A spindle and a tool thought to be a razor blade made of obsidian from 8,000 years ago were found in archaeological excavations carried out at the Domuztepe Mound in Kahramanmaraş province.
Excavation of the mound near the Pazarcık district has been led by assistant professor Halil Tekin from Hacettepe University, Faculty of Literature, Archaeology Department and coordinated by Kahramanmaraş Museum Directorate since 2013 and carried out by a decision of the Council of Ministers since 2015.
Along with authorities from the Ministry of Culture and Tourism, university students participate in the excavations.
Starting as a British-American joint project in 1996, the excavations have been carried out by Turkish scientists since 2013, and very important findings regarding the belief system of those times have been uncovered.
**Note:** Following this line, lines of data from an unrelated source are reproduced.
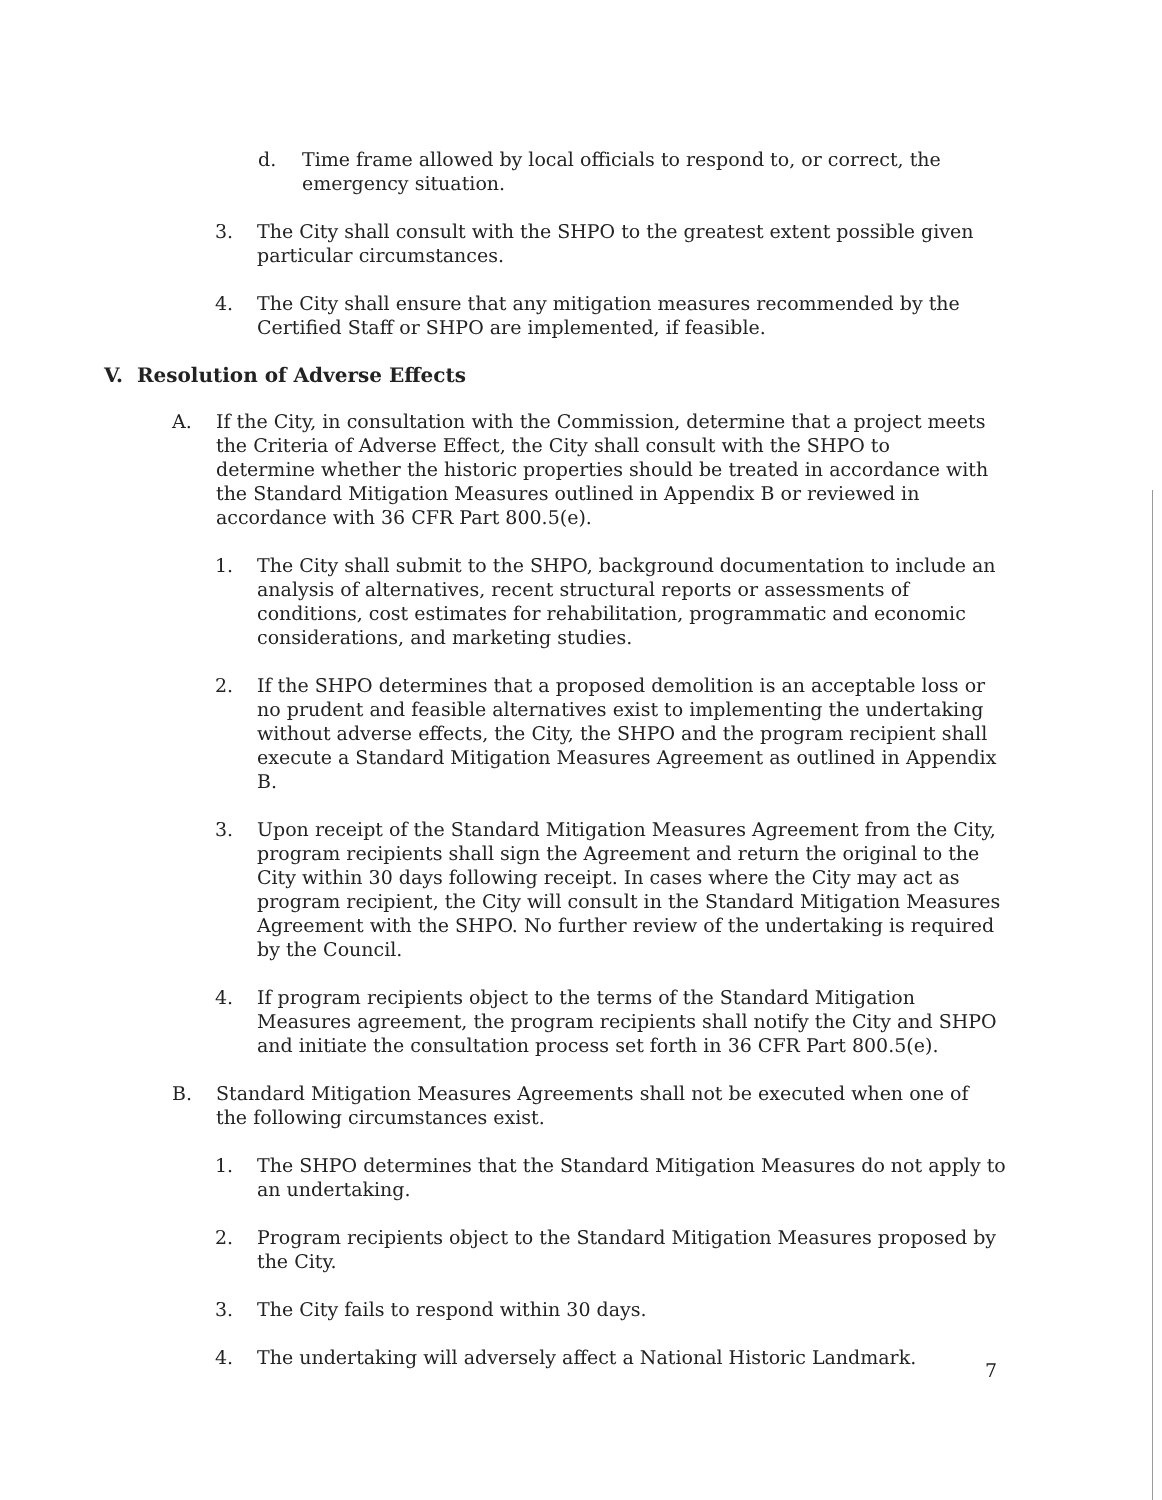d. Time frame allowed by local officials to respond to, or correct, the emergency situation.
3. The City shall consult with the SHPO to the greatest extent possible given particular circumstances.
4. The City shall ensure that any mitigation measures recommended by the Certified Staff or SHPO are implemented, if feasible.
V. Resolution of Adverse Effects
A. If the City, in consultation with the Commission, determine that a project meets the Criteria of Adverse Effect, the City shall consult with the SHPO to determine whether the historic properties should be treated in accordance with the Standard Mitigation Measures outlined in Appendix B or reviewed in accordance with 36 CFR Part 800.5(e).
1. The City shall submit to the SHPO, background documentation to include an analysis of alternatives, recent structural reports or assessments of conditions, cost estimates for rehabilitation, programmatic and economic considerations, and marketing studies.
2. If the SHPO determines that a proposed demolition is an acceptable loss or no prudent and feasible alternatives exist to implementing the undertaking without adverse effects, the City, the SHPO and the program recipient shall execute a Standard Mitigation Measures Agreement as outlined in Appendix B.
3. Upon receipt of the Standard Mitigation Measures Agreement from the City, program recipients shall sign the Agreement and return the original to the City within 30 days following receipt. In cases where the City may act as program recipient, the City will consult in the Standard Mitigation Measures Agreement with the SHPO. No further review of the undertaking is required by the Council.
4. If program recipients object to the terms of the Standard Mitigation Measures agreement, the program recipients shall notify the City and SHPO and initiate the consultation process set forth in 36 CFR Part 800.5(e).
B. Standard Mitigation Measures Agreements shall not be executed when one of the following circumstances exist.
1. The SHPO determines that the Standard Mitigation Measures do not apply to an undertaking.
2. Program recipients object to the Standard Mitigation Measures proposed by the City.
3. The City fails to respond within 30 days.
4. The undertaking will adversely affect a National Historic Landmark.
7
Tekin told Anadolu Agency (AA) that the mound was a settlement that coincided with the final periods of the Stone Age.
There was a settlement at Domuztepe Mound that dates back 8,000 years, and Tekin said that there is a time gap of 4,000 years with this society and the society that first found metal 6,000 years with the first state and 7,000 years with the first empire ever known, namely the Assyrians.
Tekin added that there is a time gap of 6,000 to 7,000 years with the Romans and the settlement was established in the last stage of the Stone Age.
Noting that tools made of obsidian were found in this year's excavations, Tekin said that the civilization turned rock into a quality knife in the hands of expert hands.
Underlining the importance of this tool, Tekin said, "These and similar tools were possibly used as razor blades. This is a blade 8,000 years old. It may not be as comfortable as today's razor blade, but the people of that time gained this skill over time and were removing unwanted hair using this and similar tools. The evidence proves this.
Tekin said that during the excavations a spindle possibly used by women to spin wool was found and that these objects were made of either stone or terracotta or clay.
He added that they have not found a women's skull dating back to those times, but if they do there will be traces of wear in the upper and lower jaws of women. "Because women use their teeth as their third hand when spinning wool in Anatolia and the teeth become abraded. This shows that women had mastered this skill and used their teeth to produce yarn."
Director of Provincial Culture and Tourism Seydihan Küçükdağlı said that seven separate excavations were carried out in the area along with two rescue excavations, which started this year.
Noting that they were in the 16th season of the Domuztepe Mound excavations, Küçükdağlı added that they have completed excavation work on each layer that belongs to a different period.